Basically I need to add a | at the beginning and end of every line from a CSV, plus replace all the , with |. Then, on any value with only 1 character, I need to put two spaces around the character on each side ("A" becomes " A ")
Source:
col1,col2,col3,col4,col5,col6
name,desc,something,else,here,too
another,,three,,,
single,characters,here,a,b,c
last,line,here,,almost,
Results:
|col1|col2|col3|col4|col5|col6|
|name|desc|something|else|here|too|
|another||three||||
|single|characters|here| a | b | c |
|last|line|here||almost||
Adding the | to the beginning and the end of the line is simple enough, and replacing , with | is obviously straightforward. But I can't come up with the regex to find |x| where x is limited to a single character.

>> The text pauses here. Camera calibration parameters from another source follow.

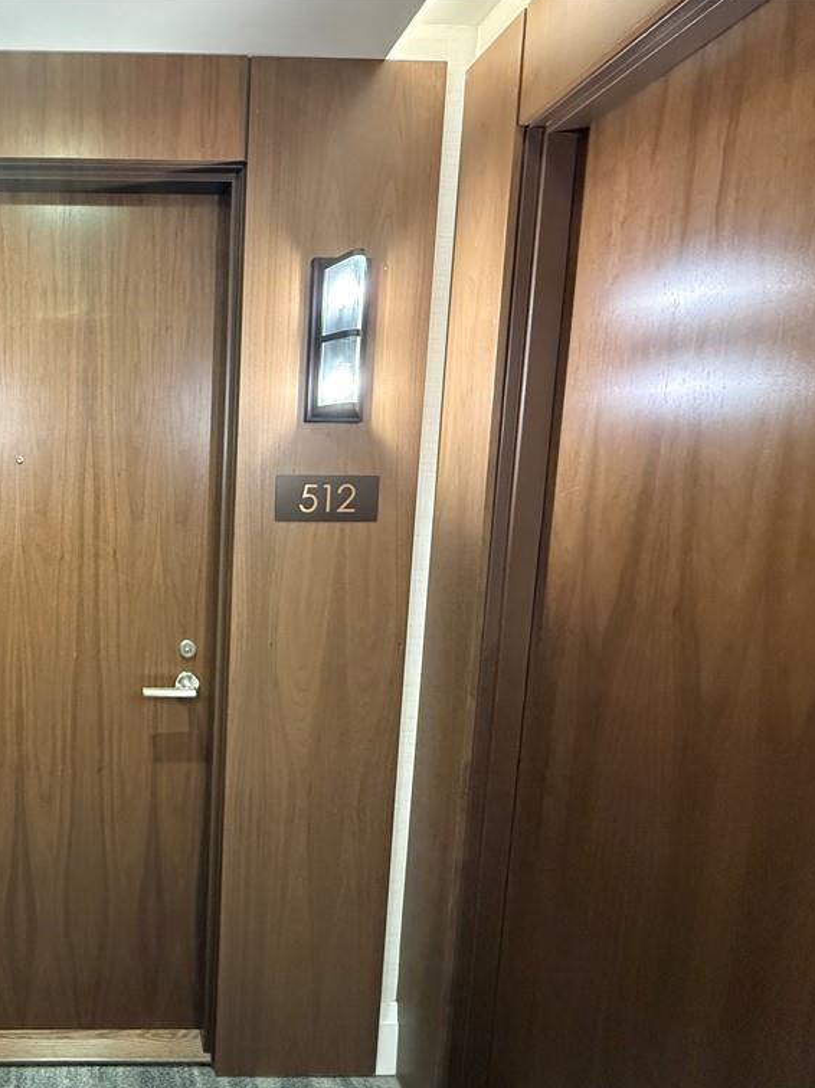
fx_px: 597
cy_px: 546
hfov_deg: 60.0
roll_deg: -0.9
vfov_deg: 84.7
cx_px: 107
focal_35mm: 19
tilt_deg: -5.6
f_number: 2.2
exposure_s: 1/60
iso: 800
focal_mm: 2.22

I'm sure it is simple, but I'm new to regex.
Regex:
(?:(^)|(?!^)\G)(?:([^\r\n,]{2,})|([^\r\n,]))?(?:(,$)|(,)|($))
Replacement string:
(?{1}|)(?{2}\2)(?{3} \3 )(?{4}||)(?{5}|)(?{6}|)
Ugly, dirty and long but works.
Regex Explanation:
(?: # Start of non-capturing group (a)
(^) # Assert beginning of line (CP #1)
| # Or
(?!^) # //
\G # Match at previous matched position
) # End of non-capturing group (a)
(?: # Start of non-capturing group (b)
([^\r\n,]{2,}) # Match characters with more than 2-char length (any except \r, \n or `,`) (CP #2)
| # Or
([^\r\n,]) # Match one-char string (CP #3)
)? # Optional - End of non-capturing group (b)
(?: # Start of non-capturing group (c)
(,$) # Match `,$` (CP #4)
| # Or
(,) # Match single comma (CP #5)
| # Or
($) # Assert end of line (CP #6)
) # End of non-capturing group (c)
Three Step Solution:
Pattern: ^.+$ Replacement: |$0|
Pattern: , Replacement: |
Pattern: (?<=\|)([^|\r\n])(?=\|) Replacement: $0
The first replace adds | at the beginning and at the end, and replaces commas:
Search: ^|$|,
Replace: |
The second replace adds space around single character matches:
Search: (?<=[|])([^|])(?=[|])
Replace: $1
Add spaces to the left and to the right of $1.